> Activity
Which lines in the items below contain the string "industry", matching case exactly? Pick out each one and copy it.

> Data excerpts
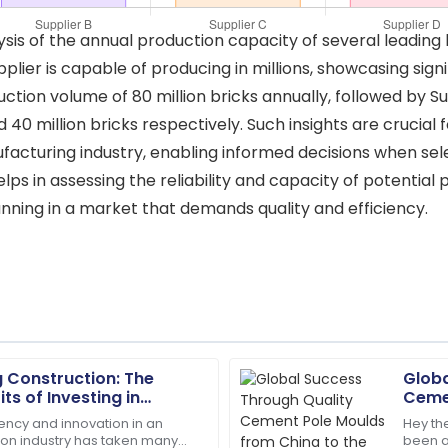
is of the annual production capacity of several leading b
plier is capable of producing in millions, showcasing signi
duction volume of 80 million bricks annually, followed by Su
nd 40 million bricks respectively. Such insights are crucia
acturing industry, enabling informed decisions when selec
ps in assessing the reliability and capacity of potential 
ning in a market that demands quality and efficiency.
g Construction: The
Globa
Ethan
E
its of Investing in
Cemen
Williams
 Machines
Worl
iency and innovation in an
Hey the
ion industry has taken many
been a
m the support team made my
High-quality materials used!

> Solution for this task
acturing industry, enabling informed decisions when selec
ion industry has taken many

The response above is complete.